Testbench Technical Specifications

Due to the limitations of the NoC router, some fields of the AXI-S protocol are unavailable, such as the tuser field. Since the MLP design directly relies on this field to convey important information, a work around has been implemented to append the tuser field in front of the tdata field.

This version also changes the RAD-Sim design slightly to support tlast, a field this NoC simulator depends on to switch the crossbar.

This version takes advantage of memory initialization to directly load the weights into the memory block. A python script, located at noc/mif_to_hex.py was developed to translate the weights from RAD-Sim format (.mif), to the required .hex format.

If desired, weights can also be loaded through the AXI-S protocol. There is a commented block inside the testbench that loads weights through AXI-S. The parameter passed to the MVM module, MEM_INIT_FILE_PREFIX should also be removed if loading through AXI-S.

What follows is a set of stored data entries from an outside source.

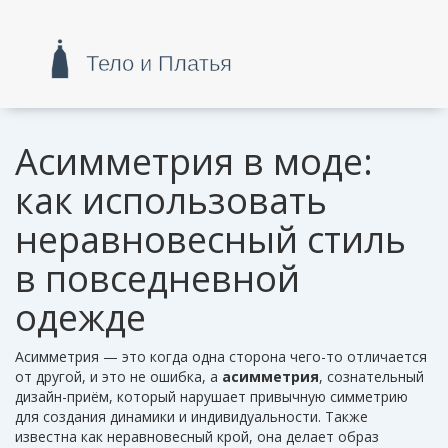
Асимметрия в моде:
как использовать
неравновесный стиль
в повседневной
одежде
Асимметрия — это когда одна сторона чего-то отличается
от другой, и это не ошибка, а
асимметрия
,
сознательный
дизайн-приём, который нарушает привычную симметрию
для создания динамики и индивидуальности
. Также
известна как
неравновесный крой
, она делает образ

Steps to run the MLP NoC simulation:

  1. Run the Compiler
    1. Go to the noc/compiler directory, and run the python script gen_testcase.py with the desired layers and sizes.
    2. The number of input vectors can be changed inside the script itself, in the variable num_test_inputs
  2. Translate the Weights from RAD-Sim format to hex
    1. Run the python script noc/mif_to_hex.py with the location of the weight MIFs.
    2. e.g. $ python mif_to_hex.py compiler/weight_mifs
  3. Configure the Testbench
    1. Using the layer_mvm_config and mlp.place files generated from the compiler, update the testbench parameters (as described above) to match
  4. Running the simulation
    1. In run_noc.sh, change the ALTERA_MF_VER_LIBRARY_DIR variable to the directory holding the altera_mf_ver library files. If running starter edition, simply change it to "altera_mf_ver". You may need to compile these files using Quartus if using the full version of ModelSim.
    2. Run run_noc.sh
    3. The elapsed time shown is the time it takes from the input vectors starting to be loaded in, to when all the results are sent back to the driver.